Perhaps the TUR mentions the Halachah of Zugos with regard to Birkas ha'Mazon because in the case of Birkas ha'Mazon, it is a matter of one's ability to concentrate on the blessings. A person might not be able to concentrate if he drank two cups during the meal, because he is so worried about being harmed by Sheidim. Even though, in reality, there is no longer any concern for Sheidim, some people are still worried about them, and such a person's mind will not be clear and calm enough to concentrate when he recites Birkas ha'Mazon. Therefore, the Tur says that he should not recite Birkas ha'Mazon after drinking two cups.

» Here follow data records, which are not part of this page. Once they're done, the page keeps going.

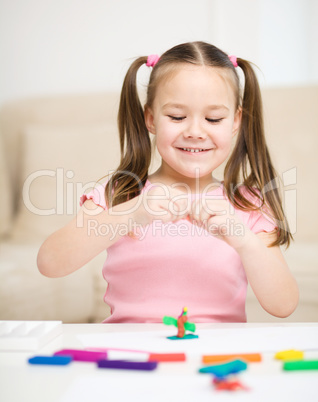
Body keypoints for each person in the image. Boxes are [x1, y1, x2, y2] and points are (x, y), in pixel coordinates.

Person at [37, 41, 299, 323]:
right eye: (177, 116)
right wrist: (132, 213)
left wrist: (245, 241)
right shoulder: (122, 194)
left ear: (235, 122)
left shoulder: (248, 204)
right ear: (151, 118)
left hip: (216, 355)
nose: (195, 131)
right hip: (132, 353)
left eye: (213, 118)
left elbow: (283, 305)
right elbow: (50, 263)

Why, though, does the Tur mention that a person should avoid eating or drinking in pairs? It could be that even though right now the Sheidim are no longer prevalent, and in everday practice we do not have to be concerned with eating Zugos, nevertheless, the Tur means to caution that we should never enact a decree or create a custom that involves eating or doing something in pairs. The reason for this is twofold. First of all, perhaps the Sheidim will return. Furthermore, the Gemara (110b) says that even when the Sheidim have no power, "Kishuf," witchcraft, still has power over Zugos. That is, if a sorceror sees someone eating Zugos, he can harm him more easily. Although, we are normally not concerned with the possibility of "Kishuf," since it is rather rare to meet up with a sorceror, nevertheless, a decree or custom that will put a person in danger of Kishuf should be avoided.

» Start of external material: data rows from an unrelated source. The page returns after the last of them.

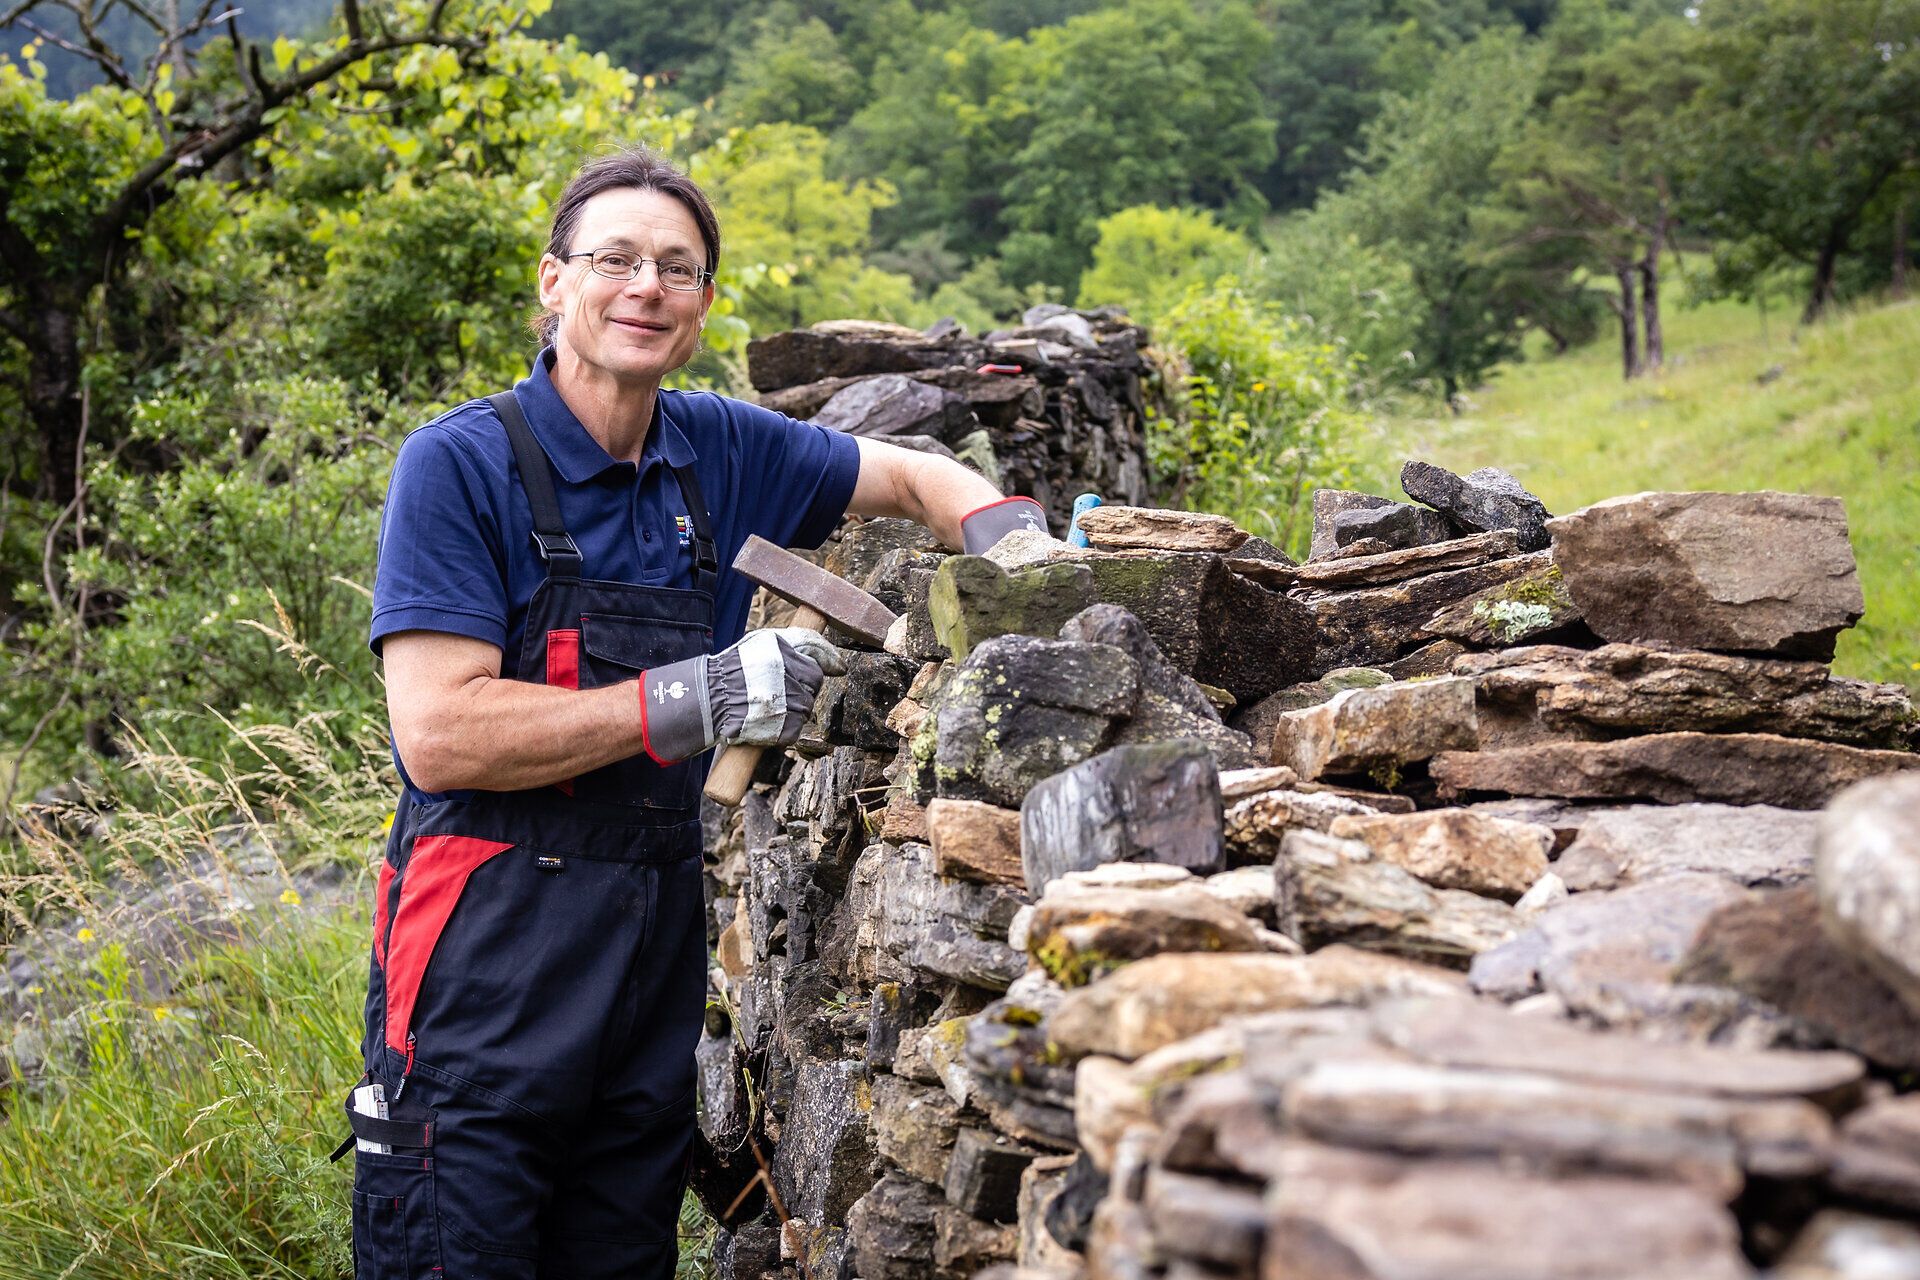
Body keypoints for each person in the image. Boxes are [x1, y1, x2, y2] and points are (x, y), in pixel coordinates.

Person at [339, 147, 1051, 1279]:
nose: (646, 286)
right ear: (553, 282)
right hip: (482, 965)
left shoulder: (716, 449)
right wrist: (698, 693)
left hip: (647, 959)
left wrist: (1024, 552)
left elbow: (919, 476)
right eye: (614, 258)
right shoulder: (459, 466)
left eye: (677, 267)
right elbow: (442, 732)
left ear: (704, 304)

QUESTION: We might ask, how could the Rabanan make an enactment to eat Lechem Mishnah -- two loaves -- on Shabbos? That should be a problem of Zugos just like drinking the Arba Kosos!


(a) When it comes to the Arba Kosos, the Rabanan decreed that one must drink the entire cup (and by drinking a majority of the cup, one is considered as if he had consumed the entire cup). In contrast, when it comes to Lechem Mishnah, there is no requirement to eat two *entire* loaves of bread. Just reciting ha'Motzi over Lechem Mishnah is not considered Zugos. (Y. Shaw)

(b) Our Gemara (110b) says that loaves of bread does not have a problem of Zugos because they are "completed in the hands of man." (However, some old texts of the Gemara, as well as that of Rabeinu Chananel, do not have the Girsa there of "Kikaros.")

(c) The MAHARSHAM cites the Zohar (Parshas Ekev, p. 273a) that asks this question and answers that Sheidim do not have dominion on Shabbos (although they apparently *do* have dominion on Yom Tov, as we see from the Gemara's question concerning the Arba Kosos). RAV YAKOV EMDEN asks that our Gemara (112b) concludes that the Sheidim are *more* prevalent on Friday night than during the week! In fact, this is why we do not recite the verses normally recited before Shemoneh Esreh (in Chutz l'Aretz) on Friday night; so that we will finish Ma'ariv late and have to return home after dark, and after the lamps have gone out (TUR OC 267, citing the Ge'onim).

How is this to be reconciled with the Zohar, which says that the Sheidim have no power on Shabbos? Furthermore, He answers that the Zohar itself asks this question (Vayakhel 205a). The Zohar answers that the Rabim (public) have nothing to fear on Shabbos. Individuals, though, could be affected by the forces of the Sheidim on Shabbos. Since Lechem Mishnah was enacted for everyone, there is no concern for Sheidim. An individual, though, should not go out alone on Friday night, out of concern for the Sheidim that dominate then.